I've decided to become a landlord. After talking to the agent (who owns a primary residence and rental residence in my neighborhood) keeping my house and using it as an income property sounds like the best plan for us.
As such, I've had people in to make some minor repairs that are needed, have sked one more person to come next week to do a small project and I'm pricing out carpet.
I've been sorting through papers in my desk over there and shredding docs I don't need anymore and it's been so enlightening to see old paychecks and my original mortgage papers and the titles to my cars and the "paid in full" letter for my school loan. I have come a looooooong way baby!
I also found some old pics of me I hadn't seen in awhile and you know what always gets me when I see old pics of me? I realize that I am cute as all get out. One thing CreoleinDC always says is believe you are cute and act like it (she might not say it quite like that but that's the gist).
On a day-to-day basis, I don't think I'm cute. I'm always too self-conscious about being fat (I have a post coming about this, too, cause I had a revelation last night, that basically said, if being fat bothers me so much do something about it hell!). But I look at the old photos and my hair is always styled nicely, my outfit is flattering, my skin is right and I have a great smile -- I'm cute!
The thing that made me REALLLY REALLLLLLY laugh is the rejection letter I had saved for this job I wanted a couple, two, three years ago. I don't know why I saved the letter, but I read it today and saw the name of the lady who "rejected me" at the bottom and burst out laughing cause this chick has given me not one but TWO journalism awards in the years since she picked someone who wasn't me for the job I thought was mine back then.
Just goes to show you, when a door closes, a window opens so jump ya ass through it and keep it moving.

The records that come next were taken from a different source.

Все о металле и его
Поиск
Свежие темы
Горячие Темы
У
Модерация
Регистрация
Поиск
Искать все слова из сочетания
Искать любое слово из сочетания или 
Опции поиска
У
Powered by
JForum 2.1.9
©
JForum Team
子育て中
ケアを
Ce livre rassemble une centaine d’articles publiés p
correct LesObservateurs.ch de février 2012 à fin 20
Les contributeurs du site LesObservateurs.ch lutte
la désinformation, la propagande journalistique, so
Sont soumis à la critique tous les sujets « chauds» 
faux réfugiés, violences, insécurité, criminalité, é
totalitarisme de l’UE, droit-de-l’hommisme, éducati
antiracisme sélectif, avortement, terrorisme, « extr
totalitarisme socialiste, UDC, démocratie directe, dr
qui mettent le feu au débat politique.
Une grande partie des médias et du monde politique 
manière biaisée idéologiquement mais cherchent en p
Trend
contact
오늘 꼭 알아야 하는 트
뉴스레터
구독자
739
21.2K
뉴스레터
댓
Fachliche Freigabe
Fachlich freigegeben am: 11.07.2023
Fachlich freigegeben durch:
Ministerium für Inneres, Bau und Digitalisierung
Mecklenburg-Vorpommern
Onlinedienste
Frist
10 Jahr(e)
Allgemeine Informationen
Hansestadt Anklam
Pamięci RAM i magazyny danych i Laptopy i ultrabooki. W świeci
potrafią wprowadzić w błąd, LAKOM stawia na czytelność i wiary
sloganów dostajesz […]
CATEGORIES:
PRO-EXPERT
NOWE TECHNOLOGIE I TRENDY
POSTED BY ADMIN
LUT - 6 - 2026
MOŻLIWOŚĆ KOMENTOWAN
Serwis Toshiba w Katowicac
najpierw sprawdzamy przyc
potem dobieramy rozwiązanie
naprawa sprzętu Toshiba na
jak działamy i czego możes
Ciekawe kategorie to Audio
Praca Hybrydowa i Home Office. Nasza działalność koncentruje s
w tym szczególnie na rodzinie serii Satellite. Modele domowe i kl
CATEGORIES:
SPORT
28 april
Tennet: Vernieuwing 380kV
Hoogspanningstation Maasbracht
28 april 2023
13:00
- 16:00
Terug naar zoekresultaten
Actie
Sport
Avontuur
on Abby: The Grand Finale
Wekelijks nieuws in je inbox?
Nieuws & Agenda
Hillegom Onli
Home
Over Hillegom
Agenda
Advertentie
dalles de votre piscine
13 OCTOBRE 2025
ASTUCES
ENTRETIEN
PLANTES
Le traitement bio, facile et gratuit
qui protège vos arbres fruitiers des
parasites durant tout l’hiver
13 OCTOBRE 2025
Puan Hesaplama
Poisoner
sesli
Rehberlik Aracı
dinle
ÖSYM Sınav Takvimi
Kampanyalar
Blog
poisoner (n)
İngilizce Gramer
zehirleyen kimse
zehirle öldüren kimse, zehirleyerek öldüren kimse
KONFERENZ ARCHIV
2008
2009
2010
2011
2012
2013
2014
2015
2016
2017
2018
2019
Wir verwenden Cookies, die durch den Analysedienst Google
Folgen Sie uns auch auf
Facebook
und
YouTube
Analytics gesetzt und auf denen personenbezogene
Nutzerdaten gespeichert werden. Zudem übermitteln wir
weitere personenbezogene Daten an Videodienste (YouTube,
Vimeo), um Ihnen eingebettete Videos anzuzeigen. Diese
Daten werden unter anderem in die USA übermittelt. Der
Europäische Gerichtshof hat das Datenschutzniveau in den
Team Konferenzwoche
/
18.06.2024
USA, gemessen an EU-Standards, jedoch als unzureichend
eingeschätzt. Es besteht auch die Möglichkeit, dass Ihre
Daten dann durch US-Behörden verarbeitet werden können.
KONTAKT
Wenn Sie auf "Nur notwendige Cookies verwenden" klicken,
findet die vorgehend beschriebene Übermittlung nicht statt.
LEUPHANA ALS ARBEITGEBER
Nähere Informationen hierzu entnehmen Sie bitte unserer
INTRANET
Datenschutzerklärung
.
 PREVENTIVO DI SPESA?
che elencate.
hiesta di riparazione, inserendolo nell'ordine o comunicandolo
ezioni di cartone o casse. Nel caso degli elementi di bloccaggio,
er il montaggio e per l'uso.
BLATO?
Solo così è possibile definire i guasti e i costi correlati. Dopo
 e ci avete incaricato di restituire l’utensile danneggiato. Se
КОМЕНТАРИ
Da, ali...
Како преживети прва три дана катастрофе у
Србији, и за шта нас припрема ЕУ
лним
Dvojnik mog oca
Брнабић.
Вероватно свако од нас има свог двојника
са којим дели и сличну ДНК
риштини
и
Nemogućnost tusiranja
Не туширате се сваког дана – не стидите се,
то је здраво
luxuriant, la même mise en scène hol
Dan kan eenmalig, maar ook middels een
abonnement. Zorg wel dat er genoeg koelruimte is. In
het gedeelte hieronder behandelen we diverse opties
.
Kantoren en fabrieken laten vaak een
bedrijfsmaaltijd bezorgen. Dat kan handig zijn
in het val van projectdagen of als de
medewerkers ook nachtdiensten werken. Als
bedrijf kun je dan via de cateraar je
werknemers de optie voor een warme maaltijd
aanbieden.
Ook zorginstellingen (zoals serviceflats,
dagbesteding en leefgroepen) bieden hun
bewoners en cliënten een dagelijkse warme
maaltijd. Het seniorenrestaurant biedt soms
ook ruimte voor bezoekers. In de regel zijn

Also hilarious is a conversation I had with one of my BFFs today. She said she knew I wasn't even going to seriously entertain selling/renting my house until I had been married for a minute and had a chance to feel out this "death do us part" thing cause I am funny with my money. HAAHAHAAA! That really cracked me up. Cause it's true.
Altogether, things are shaping up nicely. I'm feeling better, the house will soon be making me some money, and interestingly enough, I'm getting excited about going back to work.